Sorry if this is a really stupid question, but I was just wondering if the writing sample has to be "graduate level" in terms of quality in order to make an applicant competetive. Or can it just be a really good undergraduate-level paper that shows potential for future development? Will adcomms be expecting graduate level work from applicants before they've even been accepted? I keep reading people on these boards who have published multiple times and brought original research to conferences, and I can't help feeling a little behind. I do have one really solid research project (which I plan to use as my writing sample), but I know it's not quite up to graduate level standards yet, though I am in the process of significantly revising it. Stressing out a little too much, I think...but I know for the humanities the writing sample is one of the most important parts of the application (along with the SOP, of course).

Thanks!

Em

Em--

Three quick comments. First, it seems that in your mind's eye, there are qualities that a "graduate level" writing sample that your sample does not have. Might it be possible to make a short list of what those features are and make them part of your "to do list" for the revision you're currently preparing? If some items on this list are beyond expertise to complete--such as an in-depth literature review that captures every nuance of a specific theory--you could still demonstrate that you know how to execute the basics of such a review.

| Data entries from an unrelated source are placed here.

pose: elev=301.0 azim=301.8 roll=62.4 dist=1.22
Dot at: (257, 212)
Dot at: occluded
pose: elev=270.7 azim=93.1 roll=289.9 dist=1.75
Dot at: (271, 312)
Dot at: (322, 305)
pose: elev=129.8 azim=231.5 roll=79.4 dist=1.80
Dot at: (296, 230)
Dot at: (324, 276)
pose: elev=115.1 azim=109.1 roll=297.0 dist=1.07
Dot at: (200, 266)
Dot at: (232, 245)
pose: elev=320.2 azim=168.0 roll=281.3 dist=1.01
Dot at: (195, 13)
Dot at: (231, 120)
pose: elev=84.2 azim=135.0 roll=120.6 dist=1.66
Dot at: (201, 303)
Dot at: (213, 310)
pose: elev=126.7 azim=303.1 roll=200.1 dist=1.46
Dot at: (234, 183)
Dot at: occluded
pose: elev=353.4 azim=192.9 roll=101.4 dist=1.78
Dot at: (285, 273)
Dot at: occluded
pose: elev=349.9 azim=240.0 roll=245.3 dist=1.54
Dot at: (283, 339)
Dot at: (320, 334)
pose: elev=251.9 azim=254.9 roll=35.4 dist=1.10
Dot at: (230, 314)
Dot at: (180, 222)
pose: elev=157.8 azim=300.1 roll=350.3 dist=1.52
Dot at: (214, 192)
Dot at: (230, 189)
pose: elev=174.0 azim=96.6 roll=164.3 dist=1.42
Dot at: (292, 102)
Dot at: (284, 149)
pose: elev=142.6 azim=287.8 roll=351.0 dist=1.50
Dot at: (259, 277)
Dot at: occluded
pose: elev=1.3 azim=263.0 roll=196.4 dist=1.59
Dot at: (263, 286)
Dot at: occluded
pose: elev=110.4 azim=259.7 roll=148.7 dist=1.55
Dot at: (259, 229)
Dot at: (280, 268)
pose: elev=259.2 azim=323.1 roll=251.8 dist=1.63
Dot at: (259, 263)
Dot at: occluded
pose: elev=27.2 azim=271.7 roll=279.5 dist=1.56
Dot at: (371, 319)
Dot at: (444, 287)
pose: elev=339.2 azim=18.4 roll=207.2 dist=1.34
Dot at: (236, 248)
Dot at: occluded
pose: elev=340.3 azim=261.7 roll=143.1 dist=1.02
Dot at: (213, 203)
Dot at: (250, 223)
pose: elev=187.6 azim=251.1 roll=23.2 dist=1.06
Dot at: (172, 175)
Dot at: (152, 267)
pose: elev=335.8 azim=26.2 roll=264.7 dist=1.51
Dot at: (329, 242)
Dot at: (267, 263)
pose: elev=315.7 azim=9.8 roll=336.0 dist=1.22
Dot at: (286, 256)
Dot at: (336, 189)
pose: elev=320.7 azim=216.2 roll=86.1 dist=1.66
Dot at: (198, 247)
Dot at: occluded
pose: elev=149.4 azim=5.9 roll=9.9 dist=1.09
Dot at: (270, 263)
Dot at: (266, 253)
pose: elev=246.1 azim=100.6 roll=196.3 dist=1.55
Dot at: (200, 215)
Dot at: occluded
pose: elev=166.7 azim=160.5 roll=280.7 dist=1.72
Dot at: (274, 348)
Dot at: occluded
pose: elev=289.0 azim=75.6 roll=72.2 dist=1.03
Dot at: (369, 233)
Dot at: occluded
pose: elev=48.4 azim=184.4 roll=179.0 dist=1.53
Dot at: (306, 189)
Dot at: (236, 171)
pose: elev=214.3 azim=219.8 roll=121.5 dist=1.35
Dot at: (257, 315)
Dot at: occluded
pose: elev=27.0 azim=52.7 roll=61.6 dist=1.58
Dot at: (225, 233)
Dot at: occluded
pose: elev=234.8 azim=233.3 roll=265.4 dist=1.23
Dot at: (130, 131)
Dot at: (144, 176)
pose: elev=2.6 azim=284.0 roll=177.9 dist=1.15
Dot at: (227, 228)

Second, I want to underscore what rainy_day said about trusting in yourself and not driving yourself bonkers by comparing the details of your application to others.

Third, IMO, the only stupid question is the one you do not ask.

(FWIW, I submitted my undergraduate thesis [without any revisions] as my writing sample. It did not have anything resembling a literature review. In this regard, it was nowhere close to being a "graduate level" work. Yet, it demonstrated basic proficiency in other skills and things still worked out all right.)